If the "marketplace of ideas" with regards to civilizations had been some sort of borderless utopia where people would just naturally emigrate to the best civilization and become members in equal standing there, you could argue like this.
Unfortunately, what actually happened was brutal invasion and dehumanization.
"We are higher developed than this other group, therefore we have the right to subjugate them, take all their resources, enslave them and even kill them" was essentially the classic justification of colonialism for a long time.
No empire in the world would have been able to accomplish what the Spaniards did if the indigenous population of millions decided to put up a strong resistance against them.
The 2014 Ukraine invasion worked because the nation was splintered and demoralized, and the Russians could just roll in and take what tey wanted.
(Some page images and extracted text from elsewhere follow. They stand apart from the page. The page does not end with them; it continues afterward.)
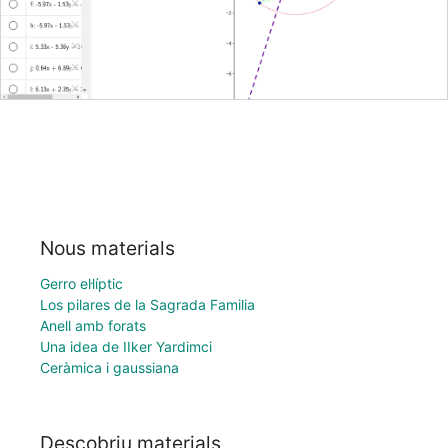
Nous materials
Gerro el·líptic
Los pilares de la Sagrada Familia
Anell amb forats
Una idea de IIker Yardimci
Ceràmica i gaussiana
Descobriu materials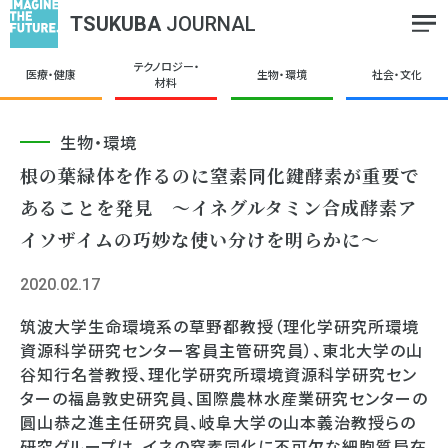
TSUKUBA
JOURNAL
テクノロジー・
医療・健康
生物・環境
社会・文化
材料
生物・環境
根の葉緑体を作るのに窒素同化鍵酵素が重要で
あることを発見 ～イネグルタミン合成酵素ア
イソザイムの巧妙な使い分けを明らかに～
2020.02.17
筑波大学生命環境系の草野都教授（理化学研究所環境
資源科学研究センター客員主管研究員）、東北大学の山
谷知行名誉教授、理化学研究所環境資源科学研究セン
ターの福島敦史研究員、国際農林水産業研究センターの
圓山恭之進主任研究員、岐阜大学の山本義治教授らの
研究グループは、イネの窒素同化に不可欠な細胞質局在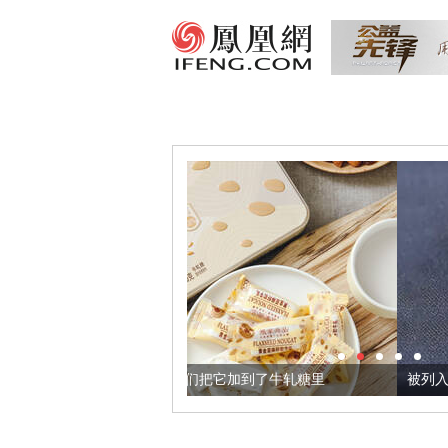
金亚麻籽，我们把它加到了牛轧糖里
被列入佛家七宝的它到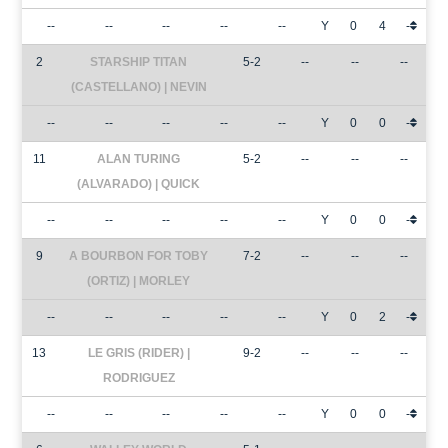
--
--
--
--
--
Y
0
4
-
2
STARSHIP TITAN
5-2
--
--
--
(CASTELLANO) | NEVIN
--
--
--
--
--
Y
0
0
-
11
ALAN TURING
5-2
--
--
--
(ALVARADO) | QUICK
--
--
--
--
--
Y
0
0
-
9
A BOURBON FOR TOBY
7-2
--
--
--
(ORTIZ) | MORLEY
--
--
--
--
--
Y
0
2
-
13
LE GRIS (RIDER) |
9-2
--
--
--
RODRIGUEZ
--
--
--
--
--
Y
0
0
-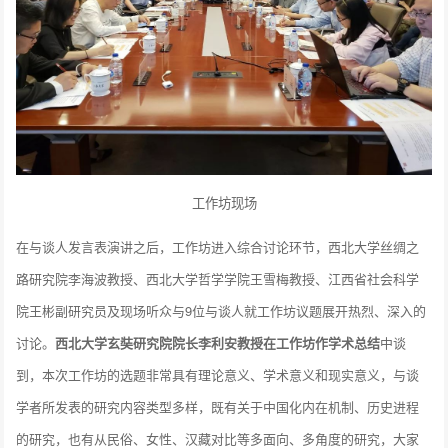
工作坊现场
在与谈人发言表演讲之后，工作坊进入综合讨论环节，西北大学丝绸之
路研究院李海波教授、西北大学哲学学院王雪梅教授、江西省社会科学
院王彬副研究员及现场听众与9位与谈人就工作坊议题展开热烈、深入的
讨论。
西北大学玄奘研究院院长李利安教授在工作坊作学术总结
中谈
到，本次工作坊的选题非常具有理论意义、学术意义和现实意义，与谈
学者所发表的研究内容类型多样，既有关于中国化内在机制、历史进程
的研究，也有从民俗、女性、汉藏对比等多面向、多角度的研究，大家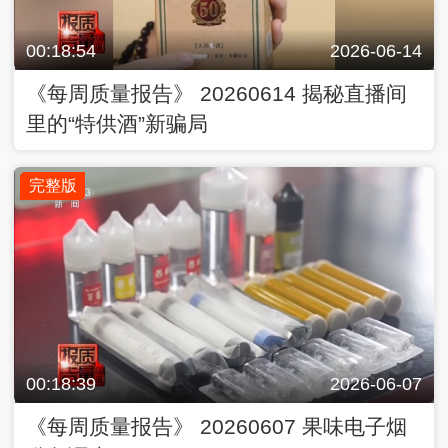
00:18:54
2026-06-14
《每周质量报告》 20260614 揭秘直播间
里的“特供酒”新骗局
完整版
00:18:39
2026-06-07
《每周质量报告》 20260607 果味电子烟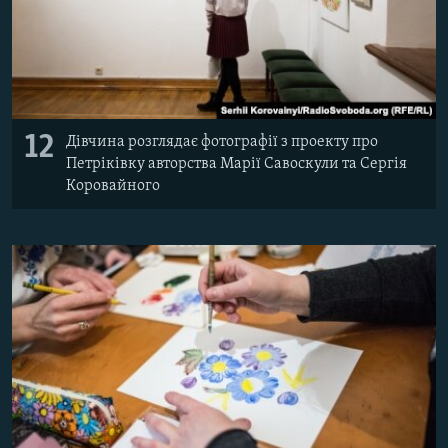
12
Дівчина розглядає фотографії з проекту про
Петріківку авторства Марії Савоскули та Сергія
Коровайного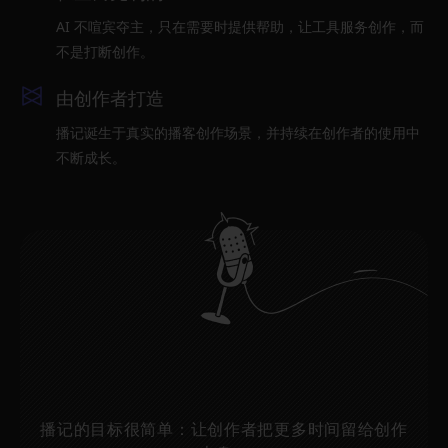
AI 不喧宾夺主，只在需要时提供帮助，让工具服务创作，而
不是打断创作。
由创作者打造
播记诞生于真实的播客创作场景，并持续在创作者的使用中
不断成长。
播记的目标很简单：让创作者把更多时间留给创作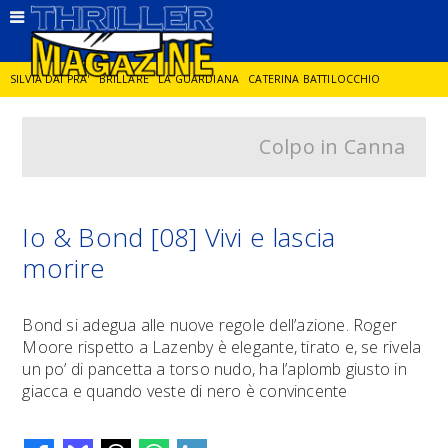
SILVIA DAI PRA'
BRILLARE
LA GUARDIANA
CATERINA BATTILOCCHIO
Colpo in Canna
JORGE DIAZ
LA SPIA
DELITTO IN CORNICE
GIANCARLO DE CATALDO
DIEGO ZANDEL
GLI ANNI DI PIETRA
Io & Bond [08] Vivi e lascia
morire
Bond si adegua alle nuove regole dell’azione. Roger
Moore rispetto a Lazenby è elegante, tirato e, se rivela
un po’ di pancetta a torso nudo, ha l’aplomb giusto in
giacca e quando veste di nero è convincente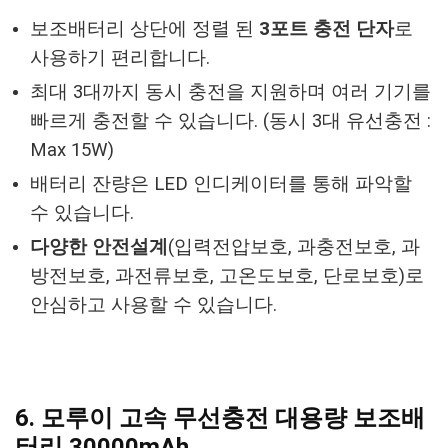
보조배터리 상단에 정렬 된
3포트 충전 단자
로
사용하기 편리합니다.
최대 3대까지 동시 충전을 지원하며 여러 기기를
빠르게 충전할 수 있습니다. (동시 3대 유선충전 :
Max 15W)
배터리 잔량은 LED 인디케이터를 통해 파악할
수 있습니다.
다양한 안전설계
(입력전압보호, 과충전보호, 과
방전보호, 과전류보호, 고온도보호, 단로보호)로
안심하고 사용할 수 있습니다.
6. 모루이 고속 무선충전 대용량 보조배
터리 30000mAh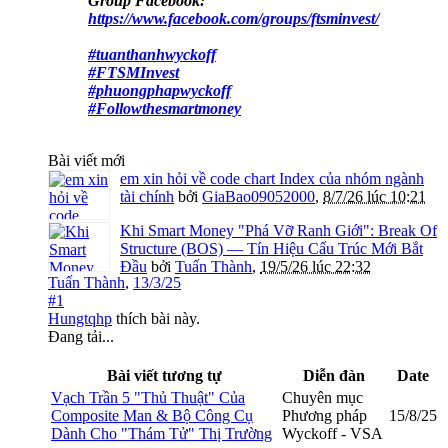
Group Facebook:
https://www.facebook.com/groups/ftsminvest/
#tuanthanhwyckoff
#FTSMInvest
#phuongphapwyckoff
#Followthesmartmoney
Bài viết mới
em xin hỏi về code chart Index của nhóm ngành
tài chính
bởi
GiaBao09052000
,
8/7/26 lúc 10:21
Khi Smart Money "Phá Vỡ Ranh Giới": Break Of
Structure (BOS) — Tín Hiệu Cấu Trúc Mới Bắt
Đầu
bởi
Tuấn Thành
,
19/5/26 lúc 22:32
Tuấn Thành
,
13/3/25
#1
Hungtqhp
thích bài này.
Đang tải...
Bài viết tương tự
Diễn đàn
Date
Vạch Trần 5 "Thủ Thuật" Của
Chuyên mục
Composite Man & Bộ Công Cụ
Phương pháp
15/8/25
Dành Cho "Thám Tử" Thị Trường
Wyckoff - VSA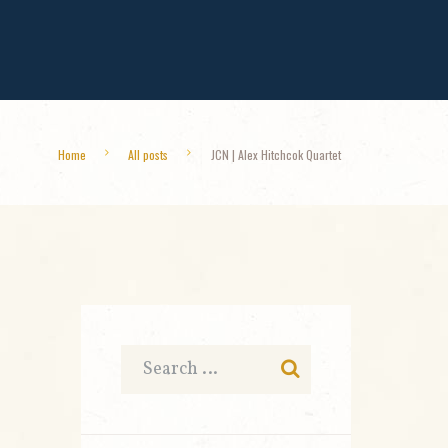
Home
All posts
JCN | Alex Hitchcok Quartet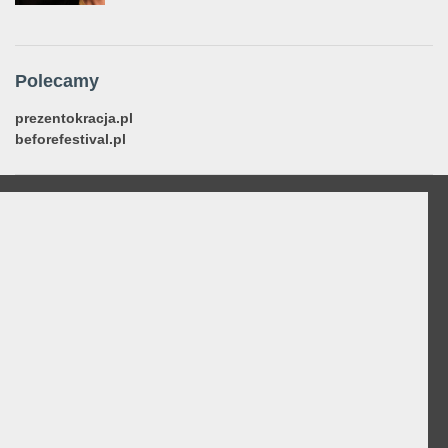
Polecamy
prezentokracja.pl
beforefestival.pl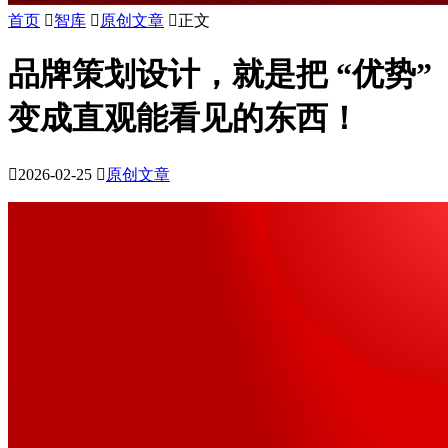
首页

智库

原创文章

正文
品牌策划设计，就是把 “优势”
变成直观能看见的东西！

2026-02-25

原创文章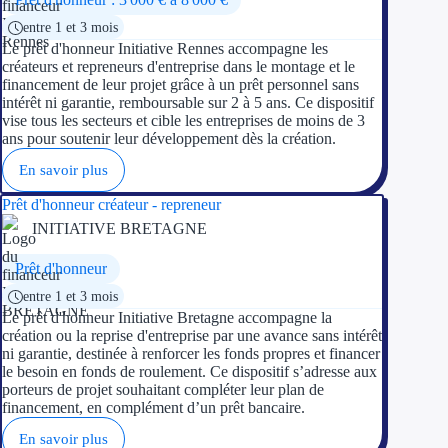
entre 1 et 3 mois
Ressources
Le prêt d'honneur Initiative Rennes accompagne les
créateurs et repreneurs d'entreprise dans le montage et le
financement de leur projet grâce à un prêt personnel sans
FAQ
intérêt ni garantie, remboursable sur 2 à 5 ans. Ce dispositif
vise tous les secteurs et cible les entreprises de moins de 3
Blog
ans pour soutenir leur développement dès la création.
En savoir plus
Nos guides
Prêt d'honneur créateur - repreneur
Nos partenaires
INITIATIVE BRETAGNE
Contactez-nous
Prêt d'honneur
entre 1 et 3 mois
Le prêt d'honneur Initiative Bretagne accompagne la
création ou la reprise d'entreprise par une avance sans intérêt
ni garantie, destinée à renforcer les fonds propres et financer
le besoin en fonds de roulement. Ce dispositif s’adresse aux
porteurs de projet souhaitant compléter leur plan de
financement, en complément d’un prêt bancaire.
En savoir plus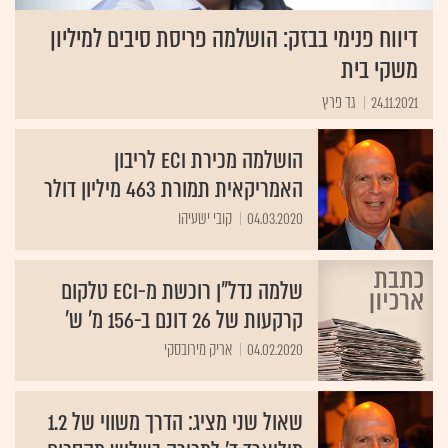
דיווח פנימי בבזק: הושלמה פריסת סיבים למיליון
משקי בית
24.11.2021
גד פרץ
הושלמה מכירת ECI לריבון
האמריקאית תמורת 463 מיליון דולר
04.03.2020
קובי ישעיהו
שלמה נדל"ן רוכשת מ-ECI טלקום
קרקעות של 26 דונם ב-156 מ' ש'
04.02.2020
אריק מירובסקי
שאול שני מציג: הדרך משווי של 1.2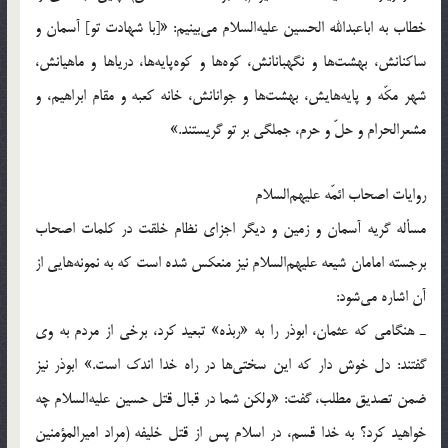
خطاب به اباعبدالله الحسین علیه‌السلام می‌بینیم: «[با شهادت تو] آسمان و
ساکنانش، بهشت‌ها و نگهبانانش، کوه‌ها و کوه‌پایه‌ها، دریاها و ماهیانش،
شهر مکّه و پایه‌هایش، بهشت‌ها و جوانانش، خانه کعبه و مقام ابراهیم، و
مشعرالحرام و حلّ و حرم، جملگی بر تو گریستند.»
روایات اصحاب ائمّه علیهم‌السلام
مسأله گریه آسمان و زمین و دیگر اجزای نظام خلقت در کلمات اصحاب
برجسته امامان شیعه علیهم‌السلام نیز منعکس شده است که به نمونه‌هایی از
آن اشاره می‌شود:
ـ هنگامی که عثمان، ابوذر را به «ربذه» تبعید کرد، برخی از مردم به وی
گفتند: دل خوش دار که این سختی‌ها در راه خدا اندک است.» ابوذر نیز
ضمن تصدیق مطلب، گفت: «ولکن شما در قبال قتل حسین علیه‌السلام چه
خواهید کرد؟ به خدا قسم، در اسلام پس از قتل خلیفه (مراد امیرالمؤمنین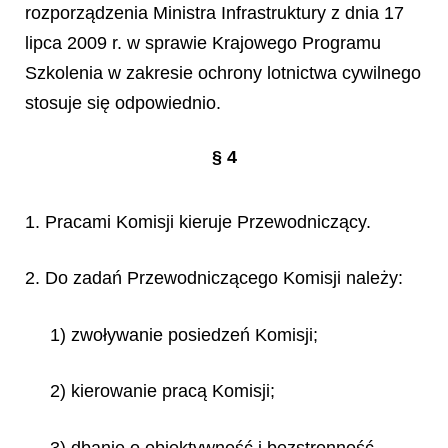
rozporządzenia Ministra Infrastruktury z dnia 17
lipca 2009 r. w sprawie Krajowego Programu
Szkolenia w zakresie ochrony lotnictwa cywilnego
stosuje się odpowiednio.
§ 4
1. Pracami Komisji kieruje Przewodniczący.
2. Do zadań Przewodniczącego Komisji należy:
1) zwoływanie posiedzeń Komisji;
2) kierowanie pracą Komisji;
3) dbanie o obiektywność i bezstronność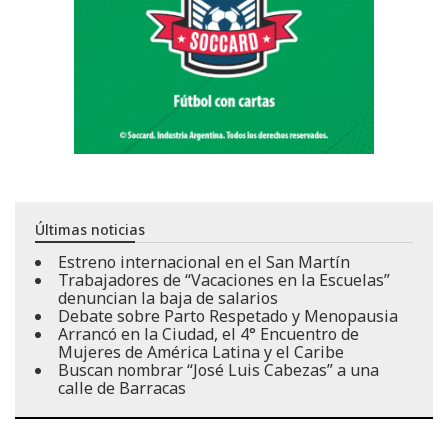
Últimas noticias
Estreno internacional en el San Martín
Trabajadores de “Vacaciones en la Escuelas”
denuncian la baja de salarios
Debate sobre Parto Respetado y Menopausia
Arrancó en la Ciudad, el 4° Encuentro de
Mujeres de América Latina y el Caribe
Buscan nombrar “José Luis Cabezas” a una
calle de Barracas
The 2022 didn't because the Ukrainians were unified and willing to fight, despite a much higher degree of military readiness on the Russian side.
But going back, over time, the native population became serfs, picked up the language, culture, religion of their conquerors, they even intermarried to a significant degree. Latin America is full of people with both European and native ancestry to some degree.
Yes they were serfs, but so were most European peasants at that time.
And only a couple hundred years later, as the Spanish empire collapsed, these people, culturally Westernized at this point, threw off the yoke and formed their independent countries, with Mexico starting it's own empire.
I just cannot imagine a credible scenario in which even if Western colonial powers didn't manage to conquer the territory of Mexico, they wouldn't have been Westernized to a significant degree, by the Aztec rulers themselves starting a Meiji style modernization.